Camino Day 33 – St James and the Hill of Joy and the end.

Stats for today:

  • 18.4km
  • 0km remaining

After thirty-three days and nearly eight hundred kilometres / five hundred miles of walking, we all made it to the tomb of St James at the Cathedral of Santiago de Compostela.

The day started out like every other for these past five weeks. Wake up. Put on walking gear. Re-pack hiking packs. Leave without breakfast or coffee. Walk a couple of miles along the Camino to find a hot drink. All the surface elements the same – but the underlying vibe extremely different. The numbers on the milestones, no longer absurdly high figures in the three or five or seven hundreds, now ticking down thru the teens and then into single digits. Almost unbearable the sense of anticipation and expectation and somehow also not wanting this to all be over.

Another break a few miles later. How silly is this? We can’t put off the end forever. But just a little bit more time here. Surely we can linger longer. Then on again along surprisingly pleasing pathways, for a Camino now so close to a city centre. Other cities have had vaguely grim approaches, one in particular which I won’t embarrass by naming but which seemed to have about ninety minutes’ worth of naught but ring roads and industry.

Happily, not today. Today, some roads, but largely still rural and pretty, oft-scented with the ubiquitous eucalyptus reaching their oily leaves skywards. And then, before I was ready for it, the meeting point for the last push into the city of St James.

Monto do Gozo, the Hill of Joy. Just off the official path is a grassy peak, the last wee summit on this Camino which has taken us across the Pyrenees and the Galician mountains. From here, a sweeping view to the west… the city revealing itself to us, with the three towers of the Cathedral now rising in the distance, our first sight of the destination of so many days. The hill’s name supposedly derives from the joy felt by medieval pilgrims upon seeing their goal so near at hand. The feeling’s mutual for the modern peregrino, too.

Down the hill a small ways, past the last albergue before Santiago, an enormous and sprawling Xunta / provincial complex that apparently houses 1,400 pilgrims in the peak season. Into its central plaza and the cervezeria / cafe that we’d set as our final meeting point.

One final rest in the sun, a short walk to the monumento peregrino / pilgrim’s monument overlooking the city, and then a photo of the whole group. And then walking together, one last push of only a few kilometres, down and entering Santiago de Compostela and along the city streets.

Up and around a tangle of medieval laneways, back down and again and thru a small tunnel with a bagpiper playing local Galician music and then into the plaza and then – there it is, right in front if us, the Cathedral of St James / Santiago, rising up against the sky and overshadowing this enormous square and all of us.
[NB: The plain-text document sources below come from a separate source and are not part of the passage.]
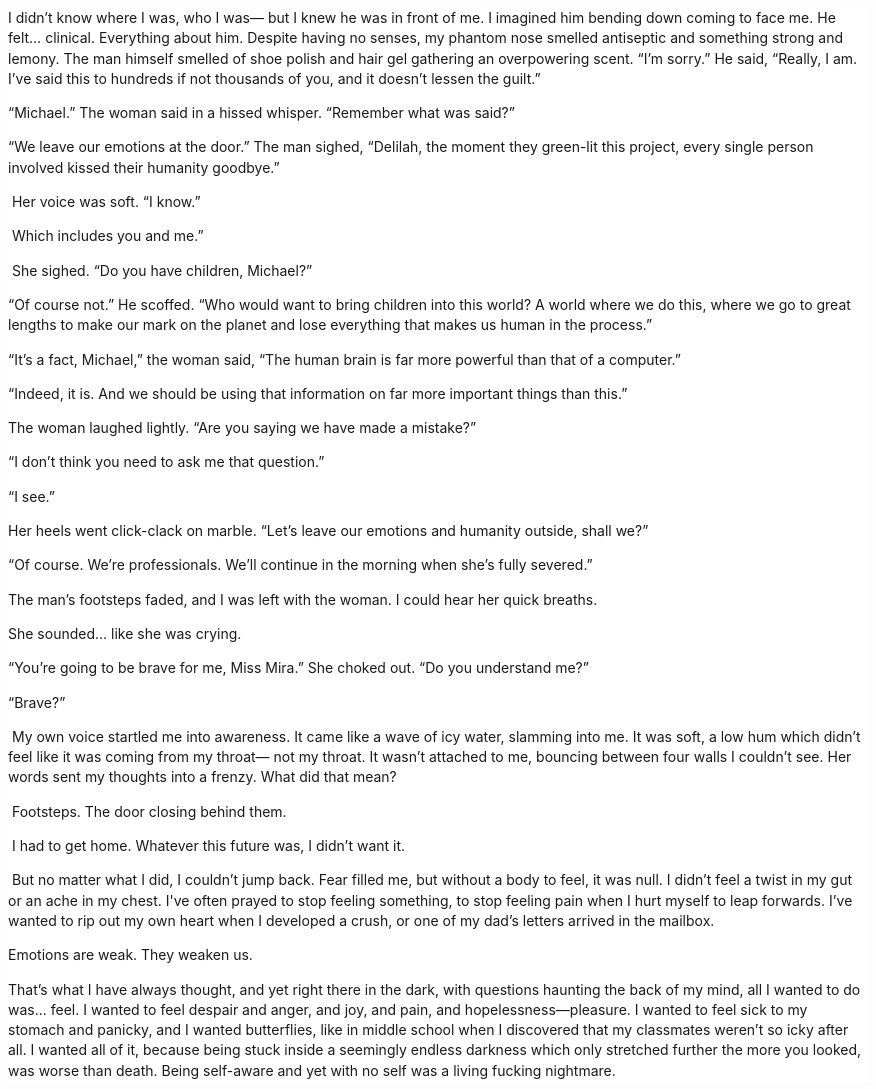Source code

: I didn’t know where I was, who I was— but I knew he was in front of me. I imagined him bending down coming to face me. He felt… clinical. Everything about him. Despite having no senses, my phantom nose smelled antiseptic and something strong and lemony. The man himself smelled of shoe polish and hair gel gathering an overpowering scent. “I’m sorry.” He said, “Really, I am. I’ve said this to hundreds if not thousands of you, and it doesn’t lessen the guilt.” 

“Michael.” The woman said in a hissed whisper. “Remember what was said?” 

“We leave our emotions at the door.” The man sighed, “Delilah, the moment they green-lit this project, every single person involved kissed their humanity goodbye.” 

 Her voice was soft. “I know.” 

 Which includes you and me.”  

 She sighed. “Do you have children, Michael?” 

“Of course not.” He scoffed. “Who would want to bring children into this world? A world where we do this, where we go to great lengths to make our mark on the planet and lose everything that makes us human in the process.” 

“It’s a fact, Michael,” the woman said, “The human brain is far more powerful than that of a computer.” 

“Indeed, it is. And we should be using that information on far more important things than this.”  

The woman laughed lightly. “Are you saying we have made a mistake?”  

“I don’t think you need to ask me that question.” 

“I see.”  

Her heels went click-clack on marble. “Let’s leave our emotions and humanity outside, shall we?”  

“Of course. We’re professionals. We’ll continue in the morning when she’s fully severed.”  

The man’s footsteps faded, and I was left with the woman. I could hear her quick breaths.  

She sounded... like she was crying.  

“You’re going to be brave for me, Miss Mira.” She choked out. “Do you understand me?”  

“Brave?”  

 My own voice startled me into awareness. It came like a wave of icy water, slamming into me. It was soft, a low hum which didn’t feel like it was coming from my throat— not my throat. It wasn’t attached to me, bouncing between four walls I couldn’t see. Her words sent my thoughts into a frenzy. What did that mean?  

 Footsteps. The door closing behind them.  

 I had to get home. Whatever this future was, I didn’t want it.  

 But no matter what I did, I couldn’t jump back. Fear filled me, but without a body to feel, it was null. I didn’t feel a twist in my gut or an ache in my chest. I've often prayed to stop feeling something, to stop feeling pain when I hurt myself to leap forwards. I’ve wanted to rip out my own heart when I developed a crush, or one of my dad’s letters arrived in the mailbox. 

Emotions are weak. They weaken us. 

That’s what I have always thought, and yet right there in the dark, with questions haunting the back of my mind, all I wanted to do was... feel. I wanted to feel despair and anger, and joy, and pain, and hopelessness—pleasure. I wanted to feel sick to my stomach and panicky, and I wanted butterflies, like in middle school when I discovered that my classmates weren’t so icky after all. I wanted all of it, because being stuck inside a seemingly endless darkness which only stretched further the more you looked, was worse than death. Being self-aware and yet with no self was a living fucking nightmare.  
Hugging and handshaking, posing for photos, and taking it all in.

After who can say how long, time for the next steps. Around the corner to the Pilgrims’ Office for the final stamp in out credencials / pilgrim’s passports, signifying the End of the Way. Generating our compostelas / certificates of completion. That’s 779km from Saint Jean Pied de Port, at least according to the pilgrimage authority.

And from there, onwards again. All off to our hotels, albergues and apartments. Coming together again for another group photo back in the main plaza that evening, this time a larger group – surprisingly larger! – of every pilgrim who’d finished their long journeys that day, or at least everyone we’d been able to reach by trail telephone (telling everyone you meet, and telling them to pass the message along).

Then off to the evening Mass, to various drinks and dinners, already reminiscing at having all finished this amazing and ridiculous and incredible journey.

The next day, Mass at noon and the amazing Botafumeiro / madly swinging incense holder was in use, a rare treat outside of special feast days. The tomb of St James behind and below the altar. And later, an incredible tour of the Cathedral rooftop, overlooking the plaza, the city, and – back east – Monte de Gozo, Hill of Joy, just visible, and far far behind it, Saint Jean Pied de Port and the journey’s beginning, long ago and far away.

And that’s a wrap. From France to the tomb of St James, via most of northern Spain. Pilgrimages started, pilgrimages completed.

The Camino de Santiago is over. We all go off on our own again, on to new Caminos and towards new Santiagos of our own.

Made it!
First distant view of the Cathedral spires.
Pilgrim monument atop the Monte.
Cathedral
The city viewed from atop the Cathedral.
Tomorrow’s pilgrims arriving tired and full of joy.
Goodbye to Santiago and this Camino.